# We need more tutorials?



## ianFRST (Sep 19, 2006)

do we need more photoshop tutorials like the one by jmax at the top of the page?

i think we do, i have no clue how to use photoshop, but with that guide i did what it said on the tin....

now, who is willing?:lol:


----------



## mobitune (Oct 14, 2007)

Try here


----------



## mattm (Jun 1, 2007)

Excellent link! :thumb:


----------



## GlynRS2 (Jan 21, 2006)

Thanks for that link :thumb:


----------



## ianFRST (Sep 19, 2006)

bump


----------



## dubnut71 (Jul 25, 2006)

I've used that before and its a cracking site!! good spot mate !!


----------



## Bigpikle (May 21, 2007)

agreed - search and yee shall find when it comes to photoshop tips and actions etc. remember to record actions when you find something good, so that next time when you forget how you did it you simply use your own action


----------



## Jmax (Dec 4, 2005)

ive done 4 or 5 tutorials so far but only one of them has been picked up on


----------



## Silva1 (Sep 16, 2007)

are u tryin to do car mods on photoshop or just random designing

if so heres a few :

http://www.tutorialized.com/tutorials/Photoshop/1

http://www.tutorials-expert.com/

http://www.freshtuts.com/

http://www.good-tutorials.com/

http://www.pixel2life.com/

hope that helps - i did have a few on car modiflyin if anyones interested


----------



## dubnut71 (Jul 25, 2006)

I am still a bit clunky in PS but getting (slightly better)...

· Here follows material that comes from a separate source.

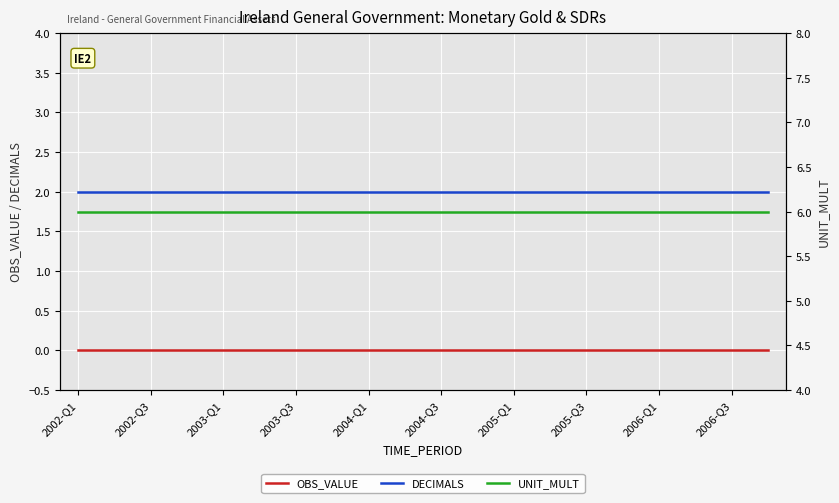

What is the maximum value shown in the chart?

6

Good website for source images (Tattoo designs etc) here:

http://www.deviantart.com/

As a for instance I got my next tat design on there and PS'd it onto my back before getting it done!! much less pain!!


----------



## pologti (May 5, 2006)

Silva1 said:


> are u tryin to do car mods on photoshop or just random designing
> 
> if so heres a few :
> 
> ...


can you pm me or post the ones on car modiflyin ,
cheers kenny


----------



## Silva1 (Sep 16, 2007)

lol sorry i thought it was tuts in general ill try to find my cars one but i think i deleted them

i can make my own and show you how to make a carbon fibre panels


----------